The present invention relates generally to methods for production of alkylbenzene and optionally biofuel, and more particularly relates to methods for producing renewable alkylbenzene and optionally biofuel from natural oils.
Linear alkylbenzenes are organic compounds with the formula C6H5CnH2n+1. While n can have any practical value, current commercial use of alkylbenzenes requires that n lie between 10 and 16, or more specifically between 10 and 13, between 12 and 15, or between 12 and 13. These specific ranges are often required when the alkylbenzenes are used as intermediates in the production of surfactants for detergents. Because the surfactants created from alkylbenzenes are biodegradable, the production of alkylbenzenes has grown rapidly since their initial uses in detergent production in the 1960s.
While detergents made utilizing alkylbenzene-based surfactants are biodegradable, processes for creating alkylbenzenes are not based on renewable sources. Specifically, alkylbenzenes are currently produced from kerosene extracted from the earth. Due to the growing environmental concerns over fossil fuel extraction and economic concerns over exhausting fossil fuel deposits, there may be support for using an alternate source for biodegradable surfactants in detergents and in other industries.
There is also an increasing demand for the use of biofuels in order to reduce the demand for and use of fossil fuels. This is especially true for transportation needs wherein other renewable energy sources are difficult to utilize. For instance, biodiesel or green diesel and biojet or green jet fuels may provide for a significant reduction in the need and use of petroleum based fuels.
Accordingly, it is desirable to provide methods and systems for the production of alkylbenzene and optionally biofuel from natural oils, i.e., oils that are not extracted from the earth. Further, it is desirable to provide methods and systems that provide renewable alkylbenzenes and optionally biofuels from easily processed triglycerides and fatty acids from vegetable, nut, and/or seed oils. Furthermore, other desirable features and characteristics of the present invention will become apparent from the subsequent detailed description of the invention and the appended claims, when taken in conjunction with the accompanying drawing and this background of the invention.
Methods for the production of an alkylbenzene product and optionally a biofuel from natural oil are provided herein. In accordance with an exemplary embodiment, the method deoxygenates the natural oil to form a stream comprising paraffins. Then, at least first portion of the paraffins are dehydrogenated to provide mono-olefins. In the method, the mono-olefins are used to alkylate benzene under alkylation conditions. As a result of alkylation, an alkylation effluent comprising alkylbenzenes and benzene is created. The alkylbenzenes are isolated from the effluent to provide the alkylbenzene product. Optionally, a second portion of the paraffins may be processed to form biofuel.

········

→ **Exercise requirements**
a) Answer these questions using the alkylbenzene text:
(i) Between which values must n lie for current commercial use of alkylbenzenes?
(ii) From what are alkylbenzenes currently produced?
(iii) What does the method do to the natural oil in the exemplary embodiment, and what does that form?
b) Reproduce the alkylbenzene text from "While detergents made" up to and including "petroleum based fuels.".

→ **Stored rows**

········

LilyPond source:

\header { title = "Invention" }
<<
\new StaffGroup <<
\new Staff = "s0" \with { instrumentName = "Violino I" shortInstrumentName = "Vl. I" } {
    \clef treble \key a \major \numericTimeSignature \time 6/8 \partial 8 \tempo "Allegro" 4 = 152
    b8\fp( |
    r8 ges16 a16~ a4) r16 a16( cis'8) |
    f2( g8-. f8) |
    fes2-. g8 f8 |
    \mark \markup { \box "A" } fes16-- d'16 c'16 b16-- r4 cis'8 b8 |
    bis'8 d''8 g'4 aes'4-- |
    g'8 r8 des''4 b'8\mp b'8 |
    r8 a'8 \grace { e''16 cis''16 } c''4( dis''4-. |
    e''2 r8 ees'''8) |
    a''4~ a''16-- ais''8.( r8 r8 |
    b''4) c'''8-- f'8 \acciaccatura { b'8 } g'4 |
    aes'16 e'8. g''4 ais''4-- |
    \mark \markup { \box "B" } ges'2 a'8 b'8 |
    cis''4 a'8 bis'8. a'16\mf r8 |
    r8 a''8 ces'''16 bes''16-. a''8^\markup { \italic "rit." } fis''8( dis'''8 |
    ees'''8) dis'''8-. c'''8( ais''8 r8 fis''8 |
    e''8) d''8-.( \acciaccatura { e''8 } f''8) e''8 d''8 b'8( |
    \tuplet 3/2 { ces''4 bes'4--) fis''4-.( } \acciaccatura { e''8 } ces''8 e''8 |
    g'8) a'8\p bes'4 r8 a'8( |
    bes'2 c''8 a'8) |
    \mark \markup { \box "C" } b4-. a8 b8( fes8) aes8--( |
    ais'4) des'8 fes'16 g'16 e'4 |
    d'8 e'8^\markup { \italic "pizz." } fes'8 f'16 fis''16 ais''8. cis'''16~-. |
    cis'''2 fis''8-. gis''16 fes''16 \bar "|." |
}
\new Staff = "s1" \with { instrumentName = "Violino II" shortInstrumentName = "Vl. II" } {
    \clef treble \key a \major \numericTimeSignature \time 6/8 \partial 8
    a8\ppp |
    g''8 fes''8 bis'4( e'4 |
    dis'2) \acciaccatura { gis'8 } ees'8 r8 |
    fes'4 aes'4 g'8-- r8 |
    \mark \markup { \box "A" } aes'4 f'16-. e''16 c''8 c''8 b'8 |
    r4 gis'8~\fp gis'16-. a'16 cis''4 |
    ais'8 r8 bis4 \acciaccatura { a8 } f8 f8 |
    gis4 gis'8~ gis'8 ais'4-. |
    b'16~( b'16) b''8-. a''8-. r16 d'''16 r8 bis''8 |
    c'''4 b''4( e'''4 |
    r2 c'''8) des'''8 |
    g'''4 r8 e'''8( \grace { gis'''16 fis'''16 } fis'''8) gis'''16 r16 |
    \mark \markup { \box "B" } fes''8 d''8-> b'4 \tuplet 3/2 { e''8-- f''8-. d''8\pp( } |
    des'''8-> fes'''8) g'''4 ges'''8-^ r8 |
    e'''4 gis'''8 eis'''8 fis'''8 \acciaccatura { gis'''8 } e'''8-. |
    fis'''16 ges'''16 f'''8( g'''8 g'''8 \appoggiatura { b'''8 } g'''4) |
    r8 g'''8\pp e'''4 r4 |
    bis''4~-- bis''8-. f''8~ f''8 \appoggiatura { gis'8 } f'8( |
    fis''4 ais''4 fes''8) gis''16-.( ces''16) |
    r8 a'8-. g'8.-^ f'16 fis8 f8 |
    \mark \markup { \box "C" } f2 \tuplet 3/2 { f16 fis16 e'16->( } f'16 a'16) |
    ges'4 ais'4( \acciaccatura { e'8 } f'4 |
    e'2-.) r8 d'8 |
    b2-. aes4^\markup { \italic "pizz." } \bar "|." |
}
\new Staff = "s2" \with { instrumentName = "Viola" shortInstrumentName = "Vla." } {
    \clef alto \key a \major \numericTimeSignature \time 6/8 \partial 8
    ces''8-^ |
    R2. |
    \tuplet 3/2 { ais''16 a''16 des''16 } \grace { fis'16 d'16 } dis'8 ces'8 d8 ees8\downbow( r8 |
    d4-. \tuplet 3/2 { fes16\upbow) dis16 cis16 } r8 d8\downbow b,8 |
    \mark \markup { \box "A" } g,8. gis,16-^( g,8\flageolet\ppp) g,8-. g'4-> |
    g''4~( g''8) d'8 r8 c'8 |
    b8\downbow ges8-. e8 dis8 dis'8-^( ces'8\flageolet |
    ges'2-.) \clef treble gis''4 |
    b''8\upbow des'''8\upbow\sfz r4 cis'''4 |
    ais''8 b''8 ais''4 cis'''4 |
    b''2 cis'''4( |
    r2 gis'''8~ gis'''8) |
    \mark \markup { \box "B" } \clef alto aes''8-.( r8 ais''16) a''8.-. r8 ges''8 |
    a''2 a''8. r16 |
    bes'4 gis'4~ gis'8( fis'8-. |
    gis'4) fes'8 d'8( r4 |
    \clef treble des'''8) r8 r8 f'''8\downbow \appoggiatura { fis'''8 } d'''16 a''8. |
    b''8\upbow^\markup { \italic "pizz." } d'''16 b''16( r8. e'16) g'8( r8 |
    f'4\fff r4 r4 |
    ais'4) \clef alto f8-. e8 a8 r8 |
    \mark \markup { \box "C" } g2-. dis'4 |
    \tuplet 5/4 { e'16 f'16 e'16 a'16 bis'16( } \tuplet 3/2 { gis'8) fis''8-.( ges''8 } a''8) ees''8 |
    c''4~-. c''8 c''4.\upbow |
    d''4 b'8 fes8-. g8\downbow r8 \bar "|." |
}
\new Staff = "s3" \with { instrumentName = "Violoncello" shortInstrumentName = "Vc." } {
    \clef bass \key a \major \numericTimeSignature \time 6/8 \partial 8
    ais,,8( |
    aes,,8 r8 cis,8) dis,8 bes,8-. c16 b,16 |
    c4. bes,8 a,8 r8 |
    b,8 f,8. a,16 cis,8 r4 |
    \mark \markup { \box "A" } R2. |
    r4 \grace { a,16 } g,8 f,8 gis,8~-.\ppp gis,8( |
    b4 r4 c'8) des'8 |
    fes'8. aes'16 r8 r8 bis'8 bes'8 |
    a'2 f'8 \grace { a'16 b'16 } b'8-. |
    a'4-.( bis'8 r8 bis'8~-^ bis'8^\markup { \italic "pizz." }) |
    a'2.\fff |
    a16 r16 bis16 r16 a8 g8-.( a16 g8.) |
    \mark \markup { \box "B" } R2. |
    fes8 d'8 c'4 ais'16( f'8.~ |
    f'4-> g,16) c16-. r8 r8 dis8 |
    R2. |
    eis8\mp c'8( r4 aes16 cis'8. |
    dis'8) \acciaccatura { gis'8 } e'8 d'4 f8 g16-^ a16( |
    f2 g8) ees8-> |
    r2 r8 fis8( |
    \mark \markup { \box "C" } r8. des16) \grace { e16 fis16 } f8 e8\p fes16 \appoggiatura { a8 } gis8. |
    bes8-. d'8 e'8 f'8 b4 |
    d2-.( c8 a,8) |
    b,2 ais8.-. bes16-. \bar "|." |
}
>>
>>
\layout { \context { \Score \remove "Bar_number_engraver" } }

········

→ **The results**
a)
(i) Between 10 and 16.
(ii) From kerosene extracted from the earth.
(iii) It deoxygenates the natural oil to form a stream comprising paraffins.

b)
While detergents made utilizing alkylbenzene-based surfactants are biodegradable, processes for creating alkylbenzenes are not based on renewable sources. Specifically, alkylbenzenes are currently produced from kerosene extracted from the earth. Due to the growing environmental concerns over fossil fuel extraction and economic concerns over exhausting fossil fuel deposits, there may be support for using an alternate source for biodegradable surfactants in detergents and in other industries.
There is also an increasing demand for the use of biofuels in order to reduce the demand for and use of fossil fuels. This is especially true for transportation needs wherein other renewable energy sources are difficult to utilize. For instance, biodiesel or green diesel and biojet or green jet fuels may provide for a significant reduction in the need and use of petroleum based fuels.